** Tareas pendientes **
(a) En el texto sobre cantantes y narcotráfico, ¿quién es el secretario de Seguridad Pública de Tijuana?
(b) Transcribe palabra por palabra todo lo que va en el texto sobre cantantes y narcotráfico desde "Un peligro inminente" hasta "arrebataron la existencia.".
(c) Escribe la parte que sigue al texto sobre cantantes y narcotráfico, a partir de su última oración.

El cantante, conocido como “El Rey del Acordeón”, fue detenido el viernes después de que se suscitara una balacera en la residencia de Édgar Valdés Villarreal, alias “La Barbie”, jefe de sicarios de la organización criminal de los Beltrán Leyva.
En el festejo también fueron detenidos Los Cadetes de Linares y el grupo Torrente, aunque los artistas fueron liberados horas después de que no se les comprobara algún nexo con el crimen organizado.
De acuerdo a información del noticiero radiofónico “Panorama Informativo”, los abogados de Ayala expresaron que a éste se le contrató para un espectáculo y no sabía a quién le iban a dar el show.
Este caso no es el primero que se presenta en fechas recientes donde cantantes gruperos se vean involucrados con el narcotráfico.
Hace unas semanas, los Tucanes de Tijuana fueron censurados en la ciudad que los vio nacer debido a una supuesta complicidad con narcotraficantes mexicanos.
El secretario de Seguridad Pública de Tijuana, Julián Leyzaola, pidió que el célebre grupo de narcocorridos fuera investigado, pues dijo que si escribían sobre el narco, era porque debían saber quiénes eran y dónde se encontraban.
La agrupación se defendió días después a través de un comunicado, donde expresaba: “No somos delincuentes, tan sólo músicos”.
Otros artistas como Lupillo Rivera, Gloria Trevi, Vicente Fernández, Los Tigres del Norte, Marco Antonio Solís, el grupo RBD y Juan Gabriel han sido vinculados con el narco, argumentando que ofrecen su música en fiestas privadas de los cárteles.
Sin embargo, los famosos se excusan en el “yo no sabía”, pues la mayoría ha declarado no conocer a los clientes y haber hecho los contratos a través de terceros.
Un peligro inminente
Inmiscuidos o no en el negocio de la droga, los artistas que utilizan en sus canciones historias sobre el narcotráfico pueden terminar convirtiéndose en tragedia, como fueron los casos del cantante Valentín Elizalde y del vocalista de K-Paz de la Sierra, Sergio Gómez, quienes fueron ejecutados por el crimen organizado.
Otro que pagó con su vida fue el músico José Martínez Ochoa “El pulga” (ex integrante de Banda El Recodo), quien tocaba en una banda local durante una fiesta que se efectuó en casa de la familia de la entonces diputada Sandra Lara, cuando balas perdidas le arrebataron la existencia.

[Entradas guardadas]
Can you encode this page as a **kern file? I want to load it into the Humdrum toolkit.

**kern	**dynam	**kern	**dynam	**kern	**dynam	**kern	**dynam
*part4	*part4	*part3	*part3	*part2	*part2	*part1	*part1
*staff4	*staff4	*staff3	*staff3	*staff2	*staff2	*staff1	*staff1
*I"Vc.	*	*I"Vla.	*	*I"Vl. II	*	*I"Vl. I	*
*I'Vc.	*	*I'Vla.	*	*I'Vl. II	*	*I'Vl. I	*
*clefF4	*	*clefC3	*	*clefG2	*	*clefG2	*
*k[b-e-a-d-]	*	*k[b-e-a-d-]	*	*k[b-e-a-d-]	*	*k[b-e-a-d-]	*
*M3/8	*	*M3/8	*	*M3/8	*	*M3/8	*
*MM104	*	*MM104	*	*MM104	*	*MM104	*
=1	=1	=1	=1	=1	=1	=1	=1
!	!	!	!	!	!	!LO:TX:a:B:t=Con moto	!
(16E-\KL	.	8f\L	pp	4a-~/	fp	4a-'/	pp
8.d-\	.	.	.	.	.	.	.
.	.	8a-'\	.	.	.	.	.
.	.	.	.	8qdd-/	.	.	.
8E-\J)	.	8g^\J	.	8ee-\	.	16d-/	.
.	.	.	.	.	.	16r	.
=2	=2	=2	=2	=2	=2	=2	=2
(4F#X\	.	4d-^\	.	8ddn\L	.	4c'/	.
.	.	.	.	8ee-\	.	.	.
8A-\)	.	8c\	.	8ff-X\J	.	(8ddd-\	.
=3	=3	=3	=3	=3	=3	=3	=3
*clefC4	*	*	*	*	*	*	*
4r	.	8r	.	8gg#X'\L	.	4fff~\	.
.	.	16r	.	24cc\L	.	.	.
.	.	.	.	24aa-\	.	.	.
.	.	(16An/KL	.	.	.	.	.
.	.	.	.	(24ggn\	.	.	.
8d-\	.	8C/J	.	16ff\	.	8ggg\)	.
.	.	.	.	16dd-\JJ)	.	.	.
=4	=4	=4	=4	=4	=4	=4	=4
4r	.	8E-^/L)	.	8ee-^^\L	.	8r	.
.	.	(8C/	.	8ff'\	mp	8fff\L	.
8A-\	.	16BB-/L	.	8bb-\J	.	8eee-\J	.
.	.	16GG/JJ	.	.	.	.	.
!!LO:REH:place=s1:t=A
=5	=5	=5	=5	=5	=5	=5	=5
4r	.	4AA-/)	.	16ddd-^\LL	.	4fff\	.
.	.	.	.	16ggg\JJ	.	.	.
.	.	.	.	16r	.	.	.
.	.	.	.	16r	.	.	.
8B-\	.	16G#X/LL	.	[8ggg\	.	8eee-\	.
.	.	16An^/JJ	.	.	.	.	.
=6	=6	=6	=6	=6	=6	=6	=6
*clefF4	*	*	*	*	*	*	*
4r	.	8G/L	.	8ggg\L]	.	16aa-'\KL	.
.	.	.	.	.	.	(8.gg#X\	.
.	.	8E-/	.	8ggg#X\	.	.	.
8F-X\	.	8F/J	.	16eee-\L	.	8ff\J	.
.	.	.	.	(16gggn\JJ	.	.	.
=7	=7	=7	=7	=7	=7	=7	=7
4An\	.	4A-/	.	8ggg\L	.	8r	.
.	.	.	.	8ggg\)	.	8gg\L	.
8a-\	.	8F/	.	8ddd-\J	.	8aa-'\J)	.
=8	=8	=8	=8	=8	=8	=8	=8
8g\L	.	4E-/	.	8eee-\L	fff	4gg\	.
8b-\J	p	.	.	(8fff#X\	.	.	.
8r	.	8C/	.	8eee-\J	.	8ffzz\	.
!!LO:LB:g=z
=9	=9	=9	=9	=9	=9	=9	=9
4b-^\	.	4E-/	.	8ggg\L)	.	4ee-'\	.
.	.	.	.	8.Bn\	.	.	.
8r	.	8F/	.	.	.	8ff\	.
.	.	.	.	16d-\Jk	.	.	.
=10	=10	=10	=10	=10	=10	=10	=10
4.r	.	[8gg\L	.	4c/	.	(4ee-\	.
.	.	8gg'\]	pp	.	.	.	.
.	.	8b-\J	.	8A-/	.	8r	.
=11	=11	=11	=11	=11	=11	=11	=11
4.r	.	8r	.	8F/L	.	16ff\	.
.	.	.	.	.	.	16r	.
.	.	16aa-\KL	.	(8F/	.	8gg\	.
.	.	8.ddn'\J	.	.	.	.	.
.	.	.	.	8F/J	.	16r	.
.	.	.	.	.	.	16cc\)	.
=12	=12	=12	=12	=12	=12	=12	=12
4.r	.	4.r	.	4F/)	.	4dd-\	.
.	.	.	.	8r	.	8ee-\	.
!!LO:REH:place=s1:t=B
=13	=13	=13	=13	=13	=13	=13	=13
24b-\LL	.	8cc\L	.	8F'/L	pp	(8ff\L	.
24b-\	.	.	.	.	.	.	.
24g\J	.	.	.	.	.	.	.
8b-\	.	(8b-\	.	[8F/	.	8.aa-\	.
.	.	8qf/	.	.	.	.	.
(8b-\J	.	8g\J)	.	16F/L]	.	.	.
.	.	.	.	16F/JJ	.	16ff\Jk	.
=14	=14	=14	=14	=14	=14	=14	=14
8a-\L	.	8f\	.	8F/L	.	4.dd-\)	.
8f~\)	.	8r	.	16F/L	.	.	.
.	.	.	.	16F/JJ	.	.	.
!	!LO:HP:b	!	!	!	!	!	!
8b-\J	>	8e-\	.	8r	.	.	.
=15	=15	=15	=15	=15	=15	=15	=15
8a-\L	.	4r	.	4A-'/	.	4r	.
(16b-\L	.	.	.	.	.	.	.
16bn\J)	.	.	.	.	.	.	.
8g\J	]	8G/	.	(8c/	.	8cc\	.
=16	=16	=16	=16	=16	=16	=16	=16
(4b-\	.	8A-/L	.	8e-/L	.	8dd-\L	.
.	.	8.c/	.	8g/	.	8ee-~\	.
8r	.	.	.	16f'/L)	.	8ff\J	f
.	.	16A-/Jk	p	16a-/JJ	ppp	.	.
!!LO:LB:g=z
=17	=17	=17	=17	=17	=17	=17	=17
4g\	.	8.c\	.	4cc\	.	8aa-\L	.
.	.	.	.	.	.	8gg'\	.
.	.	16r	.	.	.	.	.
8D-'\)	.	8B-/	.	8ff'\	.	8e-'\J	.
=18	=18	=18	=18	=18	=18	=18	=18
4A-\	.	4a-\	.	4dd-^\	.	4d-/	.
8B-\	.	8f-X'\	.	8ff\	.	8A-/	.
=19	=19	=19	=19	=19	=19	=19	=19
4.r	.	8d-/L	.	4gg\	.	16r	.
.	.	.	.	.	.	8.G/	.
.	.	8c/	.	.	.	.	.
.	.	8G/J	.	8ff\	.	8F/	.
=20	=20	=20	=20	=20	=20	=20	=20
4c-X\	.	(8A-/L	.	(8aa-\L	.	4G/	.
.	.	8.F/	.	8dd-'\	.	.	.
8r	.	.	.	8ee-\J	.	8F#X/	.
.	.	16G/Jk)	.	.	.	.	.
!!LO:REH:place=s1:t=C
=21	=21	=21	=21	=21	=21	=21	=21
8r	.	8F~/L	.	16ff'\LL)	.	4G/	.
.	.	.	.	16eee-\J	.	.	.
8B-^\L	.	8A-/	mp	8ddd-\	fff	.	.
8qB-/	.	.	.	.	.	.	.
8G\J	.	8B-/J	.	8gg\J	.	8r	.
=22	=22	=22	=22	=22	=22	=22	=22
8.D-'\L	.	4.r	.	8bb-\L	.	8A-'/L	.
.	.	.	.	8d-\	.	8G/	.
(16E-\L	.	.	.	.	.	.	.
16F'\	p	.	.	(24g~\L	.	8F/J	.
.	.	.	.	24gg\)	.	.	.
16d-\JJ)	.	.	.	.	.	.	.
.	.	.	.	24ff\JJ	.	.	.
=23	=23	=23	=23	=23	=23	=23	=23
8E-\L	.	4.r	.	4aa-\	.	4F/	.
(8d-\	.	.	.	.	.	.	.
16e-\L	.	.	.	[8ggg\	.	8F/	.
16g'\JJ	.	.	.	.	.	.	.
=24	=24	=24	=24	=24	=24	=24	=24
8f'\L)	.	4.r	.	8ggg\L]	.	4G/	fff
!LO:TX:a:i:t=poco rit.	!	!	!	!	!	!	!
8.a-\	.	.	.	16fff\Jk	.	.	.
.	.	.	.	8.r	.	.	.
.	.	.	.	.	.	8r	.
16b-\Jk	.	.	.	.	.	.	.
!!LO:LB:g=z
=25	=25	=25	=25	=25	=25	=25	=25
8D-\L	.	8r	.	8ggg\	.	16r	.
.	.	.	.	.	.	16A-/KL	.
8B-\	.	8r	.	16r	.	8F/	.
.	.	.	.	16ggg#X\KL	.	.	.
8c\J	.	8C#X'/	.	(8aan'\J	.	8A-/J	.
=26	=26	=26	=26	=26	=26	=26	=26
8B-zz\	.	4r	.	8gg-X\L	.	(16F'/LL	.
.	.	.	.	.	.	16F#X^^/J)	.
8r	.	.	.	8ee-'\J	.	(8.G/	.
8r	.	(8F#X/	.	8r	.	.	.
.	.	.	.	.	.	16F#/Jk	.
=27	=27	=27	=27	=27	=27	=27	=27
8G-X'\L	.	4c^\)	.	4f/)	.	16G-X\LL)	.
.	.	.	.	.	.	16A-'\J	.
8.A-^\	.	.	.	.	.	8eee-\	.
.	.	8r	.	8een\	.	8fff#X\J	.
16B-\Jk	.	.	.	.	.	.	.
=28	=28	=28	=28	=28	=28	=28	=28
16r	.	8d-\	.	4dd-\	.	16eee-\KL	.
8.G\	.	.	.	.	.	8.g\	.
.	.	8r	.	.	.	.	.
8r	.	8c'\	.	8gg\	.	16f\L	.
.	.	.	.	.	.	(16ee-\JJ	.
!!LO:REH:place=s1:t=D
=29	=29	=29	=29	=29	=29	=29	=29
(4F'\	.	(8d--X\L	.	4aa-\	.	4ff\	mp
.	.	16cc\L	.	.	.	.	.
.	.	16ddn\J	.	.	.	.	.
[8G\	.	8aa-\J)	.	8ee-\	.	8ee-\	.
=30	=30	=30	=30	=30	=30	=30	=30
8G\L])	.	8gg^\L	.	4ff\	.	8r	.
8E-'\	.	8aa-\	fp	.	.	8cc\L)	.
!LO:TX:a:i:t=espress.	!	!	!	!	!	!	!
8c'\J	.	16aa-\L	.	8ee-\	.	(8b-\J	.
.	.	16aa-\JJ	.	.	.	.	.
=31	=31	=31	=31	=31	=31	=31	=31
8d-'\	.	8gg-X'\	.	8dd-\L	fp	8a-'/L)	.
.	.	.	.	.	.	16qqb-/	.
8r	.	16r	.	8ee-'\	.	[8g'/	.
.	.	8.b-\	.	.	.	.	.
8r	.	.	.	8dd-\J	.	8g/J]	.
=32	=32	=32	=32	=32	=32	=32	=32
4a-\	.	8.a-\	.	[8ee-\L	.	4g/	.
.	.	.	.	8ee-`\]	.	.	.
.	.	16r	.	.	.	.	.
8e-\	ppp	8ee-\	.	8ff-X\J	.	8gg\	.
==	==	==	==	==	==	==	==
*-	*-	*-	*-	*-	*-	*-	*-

** Respuestas escritas **
(a) Julián Leyzaola.

(b)
Un peligro inminente
Inmiscuidos o no en el negocio de la droga, los artistas que utilizan en sus canciones historias sobre el narcotráfico pueden terminar convirtiéndose en tragedia, como fueron los casos del cantante Valentín Elizalde y del vocalista de K-Paz de la Sierra, Sergio Gómez, quienes fueron ejecutados por el crimen organizado.
Otro que pagó con su vida fue el músico José Martínez Ochoa “El pulga” (ex integrante de Banda El Recodo), quien tocaba en una banda local durante una fiesta que se efectuó en casa de la familia de la entonces diputada Sandra Lara, cuando balas perdidas le arrebataron la existencia.

(c)
La música, primero
Sin embargo, poco han asustado a los artistas estas ejecuciones, pues sobre todas las cosas, ellos siguen defendiendo la música.
Tal es el caso de Lupillo Rivera, “El Rey del Corrido”, quien suele narrar en sus canciones historias sobre los narcotraficantes.
“La música no tiene la culpa, el corrido existe porque hay gente que escribe lo que ve, nada más, y porque la gente lo pide”, dijo en entrevista reciente, en alusión a la posición de las autoridades de que ese género musical promueve y elogia las actividades de los narcotraficantes: “no tiene que ver nada con eso”.
Los Tucanes de Tijuana, a quienes hasta se les suspendió un concierto en Tijuana, defendieron su música a través de un comunicado.
“Miles de historias interesantes nos llegan en servilletas y recados en nuestras presentaciones. Siempre hemos escuchado al pueblo, que es para quien trabajamos y es el que rechaza o acepta nuestras canciones”, explicaron.
Los Tigres del Norte también han debido defender sus canciones, pues en fechas recientes, el tema “La Granja” fue censurado en algunas estaciones de radio mexicanas por hablar del narco y la política.
A detalle…
En México, gruperos han sido relacionados con el tema del narcotráfico, pero sólo por ofrecer presentaciones a presuntos narcos. Algunos de estos famosos han sido Los Tucanes de Tijuana, El Coyote y su banda Tierra Santa, Los Canelos de Durango, El Potro de Sinaloa, Los Cachorros de Juan Villarreal, Los Intocables del Norte, Pancho Barraza, Julio Preciado, Pablo Montero y K-Paz de la Sierra.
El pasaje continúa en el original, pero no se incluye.